En pleno confinamiento por la pandemia, dos conejos charlaban tranquilamente mientras despachaban su temprana ración de hierba. El sol se estaba desperezando y la gama de colores en el cielo iba del celeste en la línea del horizonte, a un contrastado añil en lo más alto del firmamento.
—¿Sabes? —dijo el más joven—, estoy cansado de todo esto.
—¿No te gusta el pasto? —dijo sorprendido el más viejo—. Yo lo encuentro exquisito.
—Me refiero a esta quietud. Es irreal.
—Hijo, creo que no te entiendo —el viejo apenas podía hablar con la boca llena—. Explícate.
—Los días se me antojan iguales. Te despiertas, sales a comer cuando apenas hay luz, y luego te recoges. Después vienen la siesta y la comida de la tarde. Y para acabar, te vas a dormir. Siempre la misma historia.

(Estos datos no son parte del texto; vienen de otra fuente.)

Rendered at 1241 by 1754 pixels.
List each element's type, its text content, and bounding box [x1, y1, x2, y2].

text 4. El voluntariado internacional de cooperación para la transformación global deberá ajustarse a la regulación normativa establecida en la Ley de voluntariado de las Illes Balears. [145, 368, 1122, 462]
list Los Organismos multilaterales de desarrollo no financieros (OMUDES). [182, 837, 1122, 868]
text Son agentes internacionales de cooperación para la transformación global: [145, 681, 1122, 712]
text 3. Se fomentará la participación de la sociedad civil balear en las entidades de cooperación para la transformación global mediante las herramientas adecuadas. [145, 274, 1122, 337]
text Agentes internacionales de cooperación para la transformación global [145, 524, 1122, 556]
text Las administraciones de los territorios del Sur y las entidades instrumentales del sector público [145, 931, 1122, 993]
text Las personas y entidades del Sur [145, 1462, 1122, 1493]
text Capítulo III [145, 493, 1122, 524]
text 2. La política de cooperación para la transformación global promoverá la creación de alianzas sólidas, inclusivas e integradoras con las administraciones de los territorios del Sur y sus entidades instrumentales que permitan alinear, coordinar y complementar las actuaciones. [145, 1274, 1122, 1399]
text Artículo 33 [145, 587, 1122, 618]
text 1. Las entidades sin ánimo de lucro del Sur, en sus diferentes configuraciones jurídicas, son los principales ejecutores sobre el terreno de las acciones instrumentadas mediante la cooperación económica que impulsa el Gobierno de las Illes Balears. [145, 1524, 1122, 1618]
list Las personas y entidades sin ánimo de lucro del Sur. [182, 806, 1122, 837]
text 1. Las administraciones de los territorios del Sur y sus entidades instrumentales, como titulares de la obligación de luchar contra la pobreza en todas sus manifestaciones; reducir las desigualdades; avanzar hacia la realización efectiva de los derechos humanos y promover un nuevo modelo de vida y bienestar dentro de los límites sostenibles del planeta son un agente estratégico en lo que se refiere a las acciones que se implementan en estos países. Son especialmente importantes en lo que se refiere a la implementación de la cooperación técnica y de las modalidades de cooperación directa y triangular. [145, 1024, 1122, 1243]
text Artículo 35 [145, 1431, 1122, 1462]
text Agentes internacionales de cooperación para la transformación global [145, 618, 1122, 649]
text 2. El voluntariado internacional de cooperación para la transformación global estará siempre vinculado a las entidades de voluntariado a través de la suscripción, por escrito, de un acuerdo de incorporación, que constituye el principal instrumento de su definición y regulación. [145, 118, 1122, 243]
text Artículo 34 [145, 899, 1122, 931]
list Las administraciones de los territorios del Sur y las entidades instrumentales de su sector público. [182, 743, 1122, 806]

—Supongo que es lo que nos ha tocado vivir —el viejo no paraba de engullir grandes bocados de hierba fresca—. Pero sigo sin entenderte.
—Echo en falta un poco de movimiento —había nostalgia en las palabras del joven—. La vida me está pasando por encima y necesito descargar adrenalina.
—¿Te refieres a la vida que llevábamos antes? ¿A esa creciente ansiedad por saber de dónde nos iba a venir el tiro?
—¡Bah! ¡No, viejo! Me refiero a correr delante de los cazadores y recibir, a lo sumo, un par de perdigones en el trasero. En su momento incluso me han sentado bien porque me han espabilado. Si los estudias en profundidad verás que esos humanos son torpes y predecibles.
—A ver si me entero —el viejo empezaba a cansarse de los rodeos del joven—. Dime de una vez qué es lo que echas en falta.
—¡Acción! aunque sea a costa de poner en peligro la propia vida.
—¿Y si te dijese que tengo la solución a tu problema —dijo el viejo asintiendo, mientras volvía a llenar la boca de pasto.
—¿De veras? —el conejo joven le miró por primera vez a los ojos— ¿Y cuál es si puede saberse?
—Vente a vivir conmigo. Mi mujer se encargará de quitarte esa estupidez que tienes encima.